1) Research your clients

When you offer goods or services first and follow up with an invoice for payment after the fact, you are essentially offering a loan. Would you loan money to unknown parties in your personal life? Probably not. Before offering work on credit, do some investigation into the personal and business credit ratings of your customer.

This can be easily achieved through services such as ASIC to determine any defaults, bankruptcies, poor credit sores etc.

Furthermore, while you are at it, ensure you have full and independently verified information on the client such as their ABN, phone number, address, trading names and email addresses.

2) Inadequate contracts

Sometimes small business gets caught out by scripting inadequate contracts/agreements or forgoing contracts altogether, especially with known clients.
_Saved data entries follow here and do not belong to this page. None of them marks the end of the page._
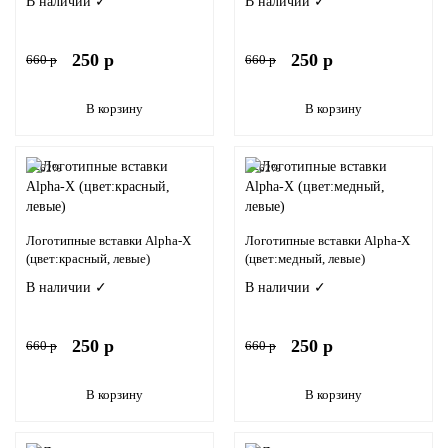
В наличии ✓
В наличии ✓
250 р
250 р
660 р
660 р
В корзину
В корзину
-62%
-62%
Логотипные вставки Alpha-X
Логотипные вставки Alpha-X
(цвет:красный, левые)
(цвет:медный, левые)
В наличии ✓
В наличии ✓
250 р
250 р
660 р
660 р
В корзину
В корзину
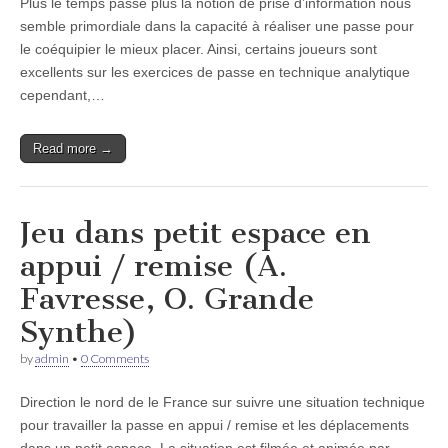
Plus le temps passe plus la notion de prise d’information nous
semble primordiale dans la capacité à réaliser une passe pour
le coéquipier le mieux placer. Ainsi, certains joueurs sont
excellents sur les exercices de passe en technique analytique
cependant,…
Read more →
Jeu dans petit espace en
appui / remise (A.
Favresse, O. Grande
Synthe)
by
admin
•
0 Comments
Direction le nord de le France sur suivre une situation technique
pour travailler la passe en appui / remise et les déplacements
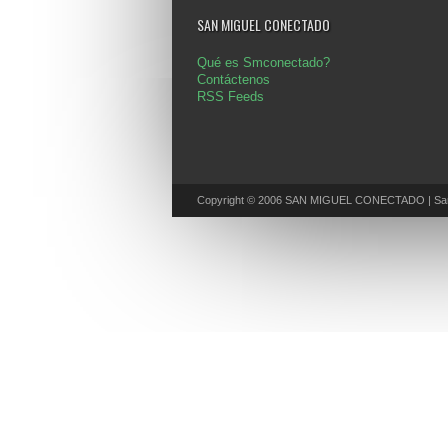
SAN MIGUEL CONECTADO
Qué es Smconectado?
Contáctenos
RSS Feeds
Copyright © 2006 SAN MIGUEL CONECTADO | San 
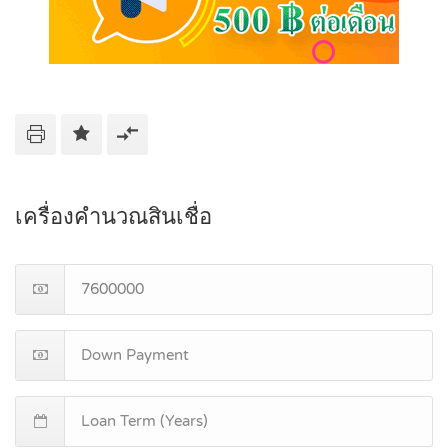
เครื่องคำนวณสินเชื่อ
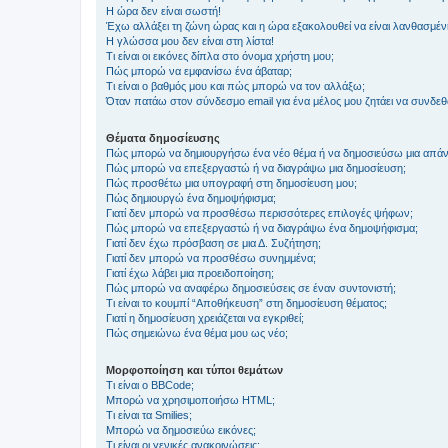
Η ώρα δεν είναι σωστή!
Έχω αλλάξει τη ζώνη ώρας και η ώρα εξακολουθεί να είναι λανθασμέν
Η γλώσσα μου δεν είναι στη λίστα!
Τι είναι οι εικόνες δίπλα στο όνομα χρήστη μου;
Πώς μπορώ να εμφανίσω ένα άβαταρ;
Τι είναι ο βαθμός μου και πώς μπορώ να τον αλλάξω;
Όταν πατάω στον σύνδεσμο email για ένα μέλος μου ζητάει να συνδε
Θέματα δημοσίευσης
Πώς μπορώ να δημιουργήσω ένα νέο θέμα ή να δημοσιεύσω μια απάν
Πώς μπορώ να επεξεργαστώ ή να διαγράψω μια δημοσίευση;
Πώς προσθέτω μια υπογραφή στη δημοσίευση μου;
Πώς δημιουργώ ένα δημοψήφισμα;
Γιατί δεν μπορώ να προσθέσω περισσότερες επιλογές ψήφων;
Πώς μπορώ να επεξεργαστώ ή να διαγράψω ένα δημοψήφισμα;
Γιατί δεν έχω πρόσβαση σε μια Δ. Συζήτηση;
Γιατί δεν μπορώ να προσθέσω συνημμένα;
Γιατί έχω λάβει μια προειδοποίηση;
Πώς μπορώ να αναφέρω δημοσιεύσεις σε έναν συντονιστή;
Τι είναι το κουμπί “Αποθήκευση” στη δημοσίευση θέματος;
Γιατί η δημοσίευση χρειάζεται να εγκριθεί;
Πώς σημειώνω ένα θέμα μου ως νέο;
Μορφοποίηση και τύποι θεμάτων
Τι είναι ο BBCode;
Μπορώ να χρησιμοποιήσω HTML;
Τι είναι τα Smilies;
Μπορώ να δημοσιεύω εικόνες;
Τι είναι οι γενικές ανακοινώσεις;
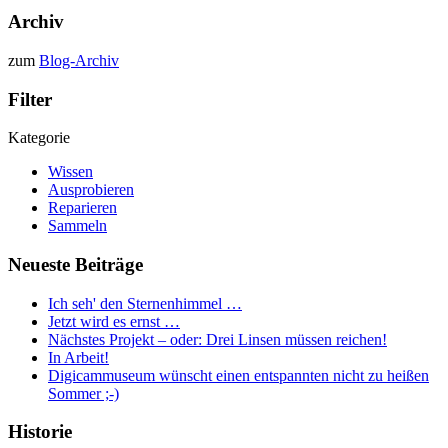
Archiv
zum
Blog-Archiv
Filter
Kategorie
Wissen
Ausprobieren
Reparieren
Sammeln
Neueste Beiträge
Ich seh' den Sternenhimmel …
Jetzt wird es ernst …
Nächstes Projekt – oder: Drei Linsen müssen reichen!
In Arbeit!
Digicammuseum wünscht einen entspannten nicht zu heißen
Sommer ;-)
Historie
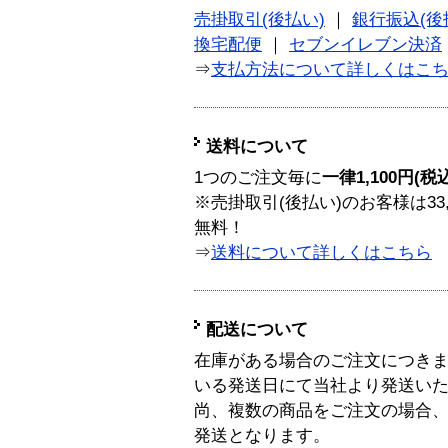
売掛取引(後払い)
｜
銀行振込(後
換宅配便
｜
セブンイレブン決済
⇒
支払方法について詳しくはこ
送料について
1つのご注文毎に
一律1,100円(税
※売掛取引(後払い)のお客様は33
無料！
⇒
送料について詳しくはこちら
配送について
在庫がある場合のご注文につき
いる発送日にて当社より発送い
尚、複数の商品をご注文の場合
発送となります。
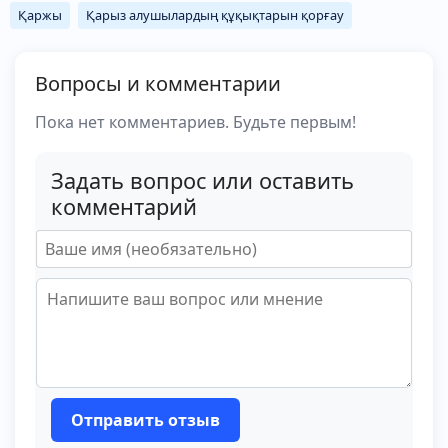
Қаржы
Қарыз алушылардың құқықтарын қорғау
Вопросы и комментарии
Пока нет комментариев. Будьте первым!
Задать вопрос или оставить
комментарий
Отправить отзыв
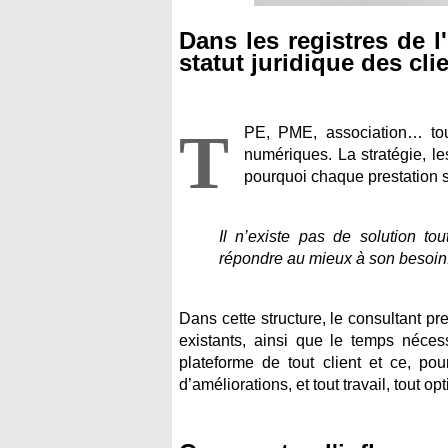
Dans les registres de l
statut juridique des cli
T
PE, PME, association… tou
numériques. La stratégie, l
pourquoi chaque prestation s
Il n’existe pas de solution to
répondre au mieux à son besoin
Dans cette structure, le consultant pr
existants, ainsi que le temps nécess
plateforme de tout client et ce, pou
d’améliorations, et tout travail, tout o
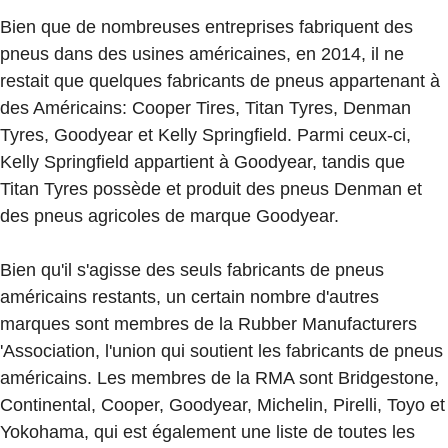
Bien que de nombreuses entreprises fabriquent des
pneus dans des usines américaines, en 2014, il ne
restait que quelques fabricants de pneus appartenant à
des Américains: Cooper Tires, Titan Tyres, Denman
Tyres, Goodyear et Kelly Springfield. Parmi ceux-ci,
Kelly Springfield appartient à Goodyear, tandis que
Titan Tyres possède et produit des pneus Denman et
des pneus agricoles de marque Goodyear.
Bien qu'il s'agisse des seuls fabricants de pneus
américains restants, un certain nombre d'autres
marques sont membres de la Rubber Manufacturers
'Association, l'union qui soutient les fabricants de pneus
américains. Les membres de la RMA sont Bridgestone,
Continental, Cooper, Goodyear, Michelin, Pirelli, Toyo et
Yokohama, qui est également une liste de toutes les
This is a huge mistake. Consult a lawyer if necessary or find easy to download pre-prepared legal documents at AusDocs.

Eventually the day will come where a customer refuses to pay and if you do not have a written contract with clear terms or a paper trail of the transaction, you will have no evidence to support your attempts to recover the debt. Stay safe and protect yourself with adequate, signed and safely stored agreements.

Your payment terms are of the utmost importance here – create strict terms for payment and detail consequences if a payment is not made. For example, if you are a photographer you can add a clause stating the photos you took for them remain your own copyrighted property up until the point of payment – disallowing them from using images for their business website or advertising etc.


3) Payment upfront

Do you really need to be extending lines of credit? Consider avoiding this entirely depending on your style of business.

If you run a retail sales business dealing in knowable pricing structures, you can easily choose to require prepayment of an invoice before you begin work. Sometimes you could decide a down payment is at least necessary.

Make sure you have a great system (many apps available) for signing legal e-documents as well as various payment options including credit cards and PayPal. This may be harder to work for service based companies where hours worked may change and full prepayment is not a viable option.

4) No reminder schedule

Following up on your invoices is paramount to payment. If you run a small business you will undoubtedly be taking on a lot yourself and chasing payments can fall by the wayside pretty easily. What you need is a proper reminder schedule. If you are using modern accounting software you should be putting out invoices with exceptional ease, in seconds, right there on your phone.

Now your invoice is issued however, what do you have in place to follow these up? Create a schedule of reminders, calendar appointments for calls,  setup email templates for quick wins and where possible, re-fire invoices from your accounting software. Time is never your friend, so a timely beat of reminders is necessary.